:: Records from a data source ::
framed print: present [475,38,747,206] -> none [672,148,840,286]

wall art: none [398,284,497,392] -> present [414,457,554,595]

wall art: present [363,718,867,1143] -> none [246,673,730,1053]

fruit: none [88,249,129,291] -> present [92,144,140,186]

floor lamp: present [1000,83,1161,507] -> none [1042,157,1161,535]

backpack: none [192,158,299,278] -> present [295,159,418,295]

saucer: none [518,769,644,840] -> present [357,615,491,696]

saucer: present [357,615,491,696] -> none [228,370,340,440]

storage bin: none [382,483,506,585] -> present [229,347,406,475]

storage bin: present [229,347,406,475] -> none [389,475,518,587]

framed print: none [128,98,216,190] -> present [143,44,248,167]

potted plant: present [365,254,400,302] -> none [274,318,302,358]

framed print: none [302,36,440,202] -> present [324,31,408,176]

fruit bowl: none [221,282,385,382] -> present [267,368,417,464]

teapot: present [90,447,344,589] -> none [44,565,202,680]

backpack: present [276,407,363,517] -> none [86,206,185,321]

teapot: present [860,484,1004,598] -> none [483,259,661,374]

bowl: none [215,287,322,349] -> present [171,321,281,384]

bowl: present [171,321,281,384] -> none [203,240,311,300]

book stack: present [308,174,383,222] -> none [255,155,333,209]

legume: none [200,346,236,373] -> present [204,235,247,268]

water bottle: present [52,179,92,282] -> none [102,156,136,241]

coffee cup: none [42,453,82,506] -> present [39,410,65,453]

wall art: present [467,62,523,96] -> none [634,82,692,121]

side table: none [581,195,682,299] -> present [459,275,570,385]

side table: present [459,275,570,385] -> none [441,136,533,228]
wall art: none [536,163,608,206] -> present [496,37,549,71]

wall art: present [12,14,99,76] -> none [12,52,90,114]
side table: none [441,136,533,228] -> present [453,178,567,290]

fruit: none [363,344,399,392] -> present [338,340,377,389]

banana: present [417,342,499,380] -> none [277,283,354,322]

:: WHAT NEEDS TO BE DONE ::
Write down all the entries again without a single difference.

:: RESPONSE FOR THIS EXERCISE ::
framed print: present [475,38,747,206] -> none [672,148,840,286]

wall art: none [398,284,497,392] -> present [414,457,554,595]

wall art: present [363,718,867,1143] -> none [246,673,730,1053]

fruit: none [88,249,129,291] -> present [92,144,140,186]

floor lamp: present [1000,83,1161,507] -> none [1042,157,1161,535]

backpack: none [192,158,299,278] -> present [295,159,418,295]

saucer: none [518,769,644,840] -> present [357,615,491,696]

saucer: present [357,615,491,696] -> none [228,370,340,440]

storage bin: none [382,483,506,585] -> present [229,347,406,475]

storage bin: present [229,347,406,475] -> none [389,475,518,587]

framed print: none [128,98,216,190] -> present [143,44,248,167]

potted plant: present [365,254,400,302] -> none [274,318,302,358]

framed print: none [302,36,440,202] -> present [324,31,408,176]

fruit bowl: none [221,282,385,382] -> present [267,368,417,464]

teapot: present [90,447,344,589] -> none [44,565,202,680]

backpack: present [276,407,363,517] -> none [86,206,185,321]

teapot: present [860,484,1004,598] -> none [483,259,661,374]

bowl: none [215,287,322,349] -> present [171,321,281,384]

bowl: present [171,321,281,384] -> none [203,240,311,300]

book stack: present [308,174,383,222] -> none [255,155,333,209]

legume: none [200,346,236,373] -> present [204,235,247,268]

water bottle: present [52,179,92,282] -> none [102,156,136,241]

coffee cup: none [42,453,82,506] -> present [39,410,65,453]

wall art: present [467,62,523,96] -> none [634,82,692,121]

side table: none [581,195,682,299] -> present [459,275,570,385]

side table: present [459,275,570,385] -> none [441,136,533,228]
wall art: none [536,163,608,206] -> present [496,37,549,71]

wall art: present [12,14,99,76] -> none [12,52,90,114]
side table: none [441,136,533,228] -> present [453,178,567,290]

fruit: none [363,344,399,392] -> present [338,340,377,389]

banana: present [417,342,499,380] -> none [277,283,354,322]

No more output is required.